▶ [Exercise]
Copy the entries below word for word, but omit any pictures they contain.

▶ [Input records]

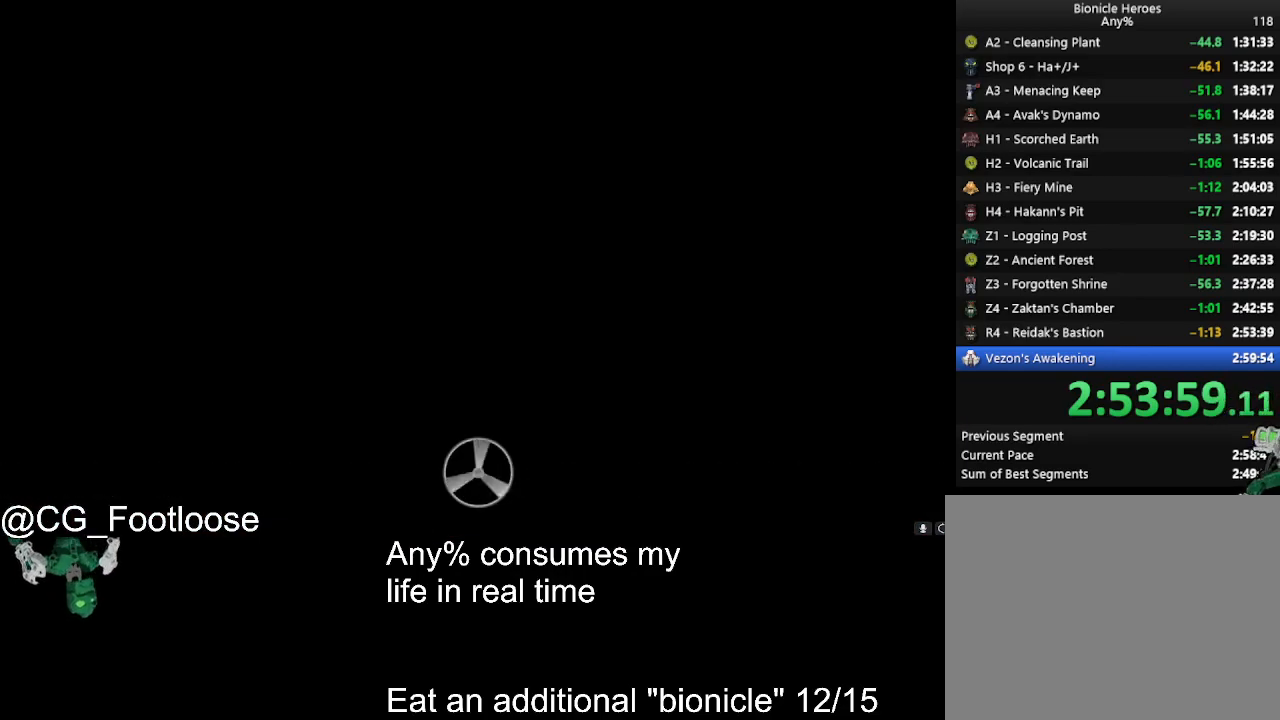
{"keys": [], "mouse": [], "events": []}
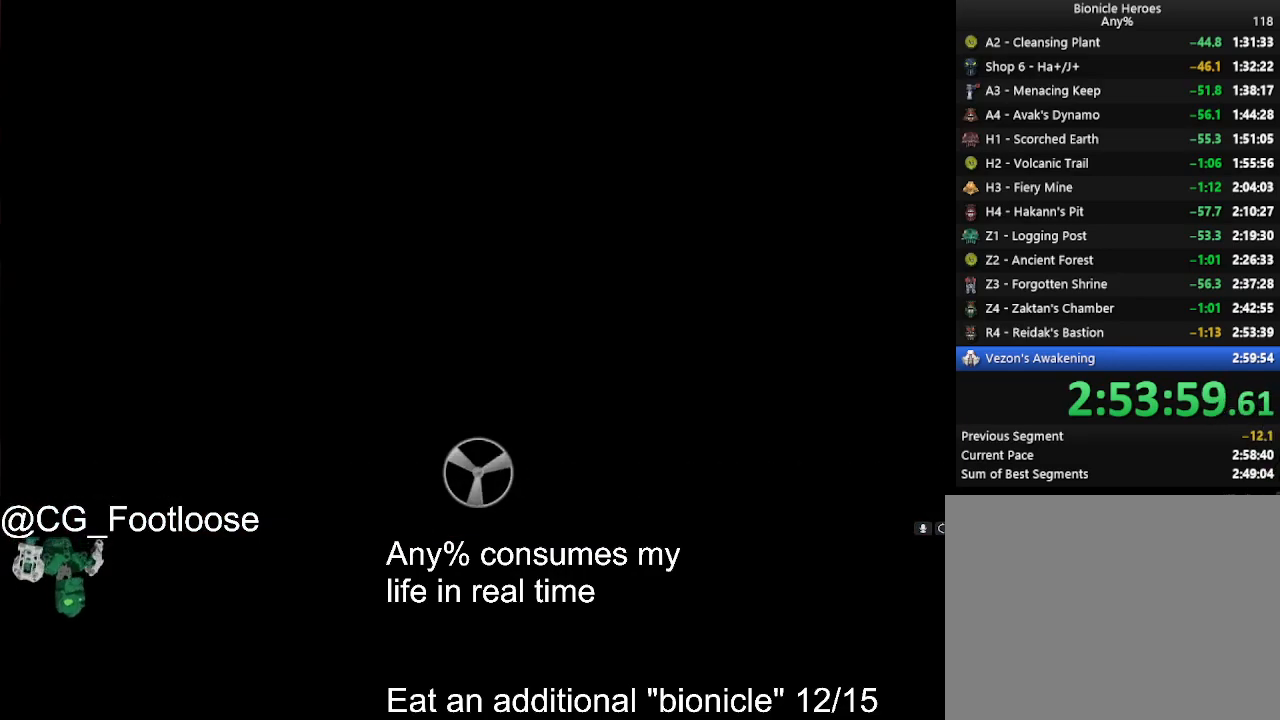
{"keys": ["w"], "mouse": [], "events": [[50, "w", "down"]]}
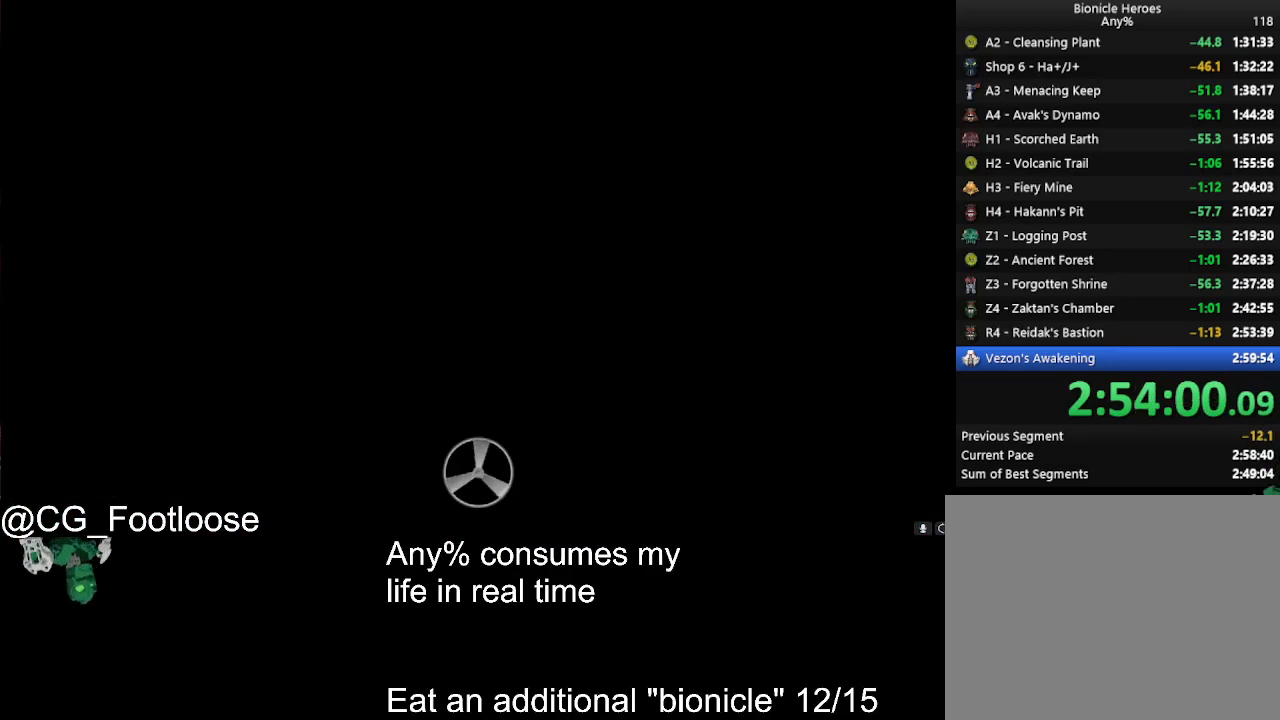
{"keys": ["w"], "mouse": [], "events": []}
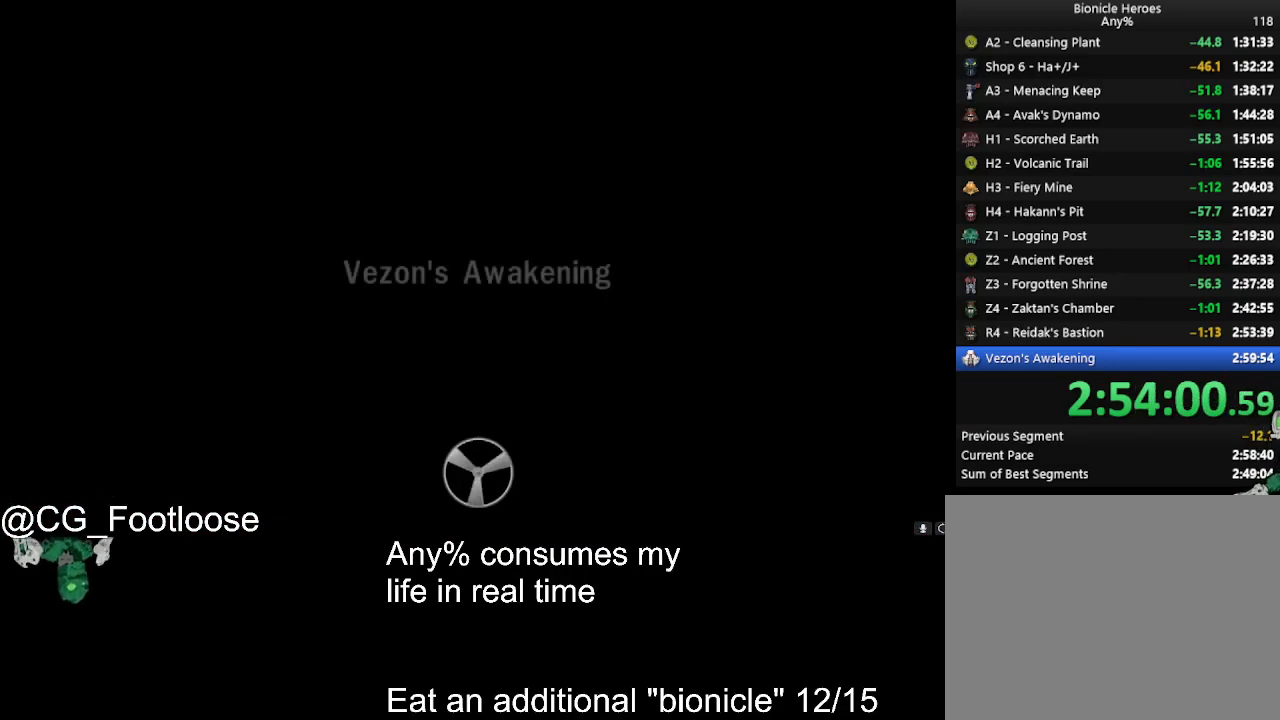
{"keys": ["w"], "mouse": [], "events": []}
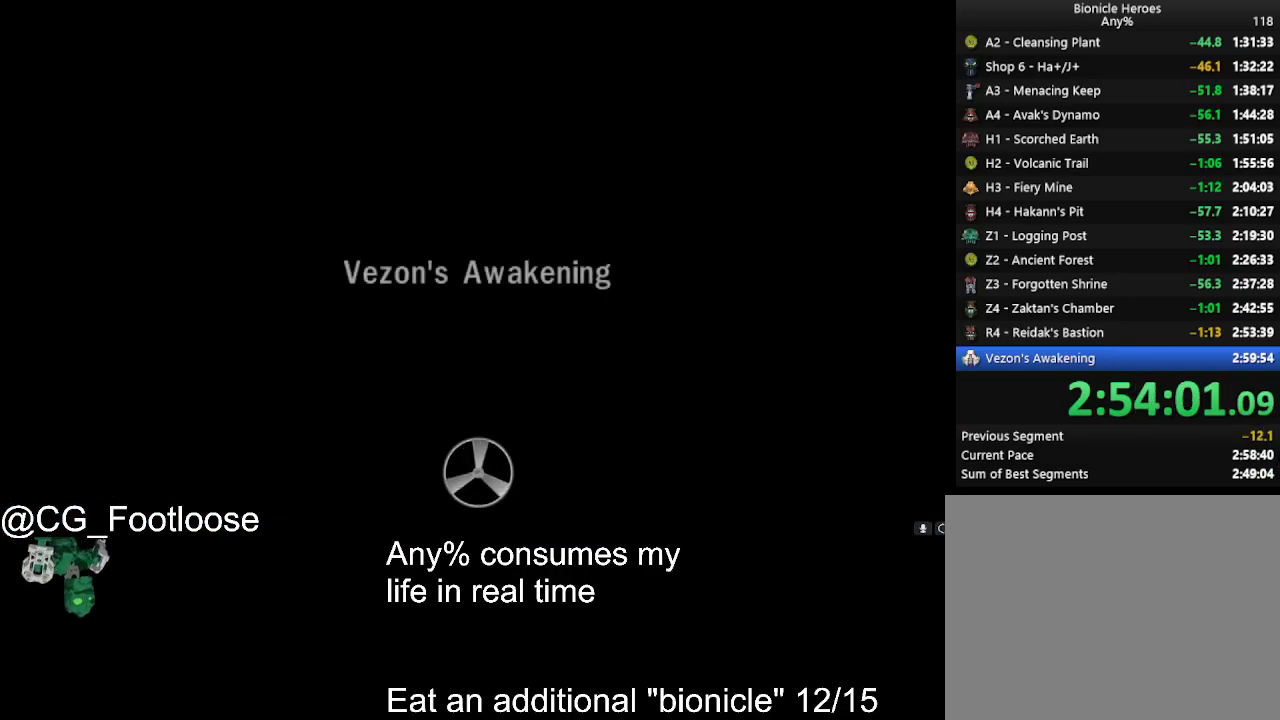
{"keys": ["w"], "mouse": [], "events": []}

▶ [Task solution]
{"keys": [], "mouse": [], "events": []}
{"keys": ["w"], "mouse": [], "events": [[50, "w", "down"]]}
{"keys": ["w"], "mouse": [], "events": []}
{"keys": ["w"], "mouse": [], "events": []}
{"keys": ["w"], "mouse": [], "events": []}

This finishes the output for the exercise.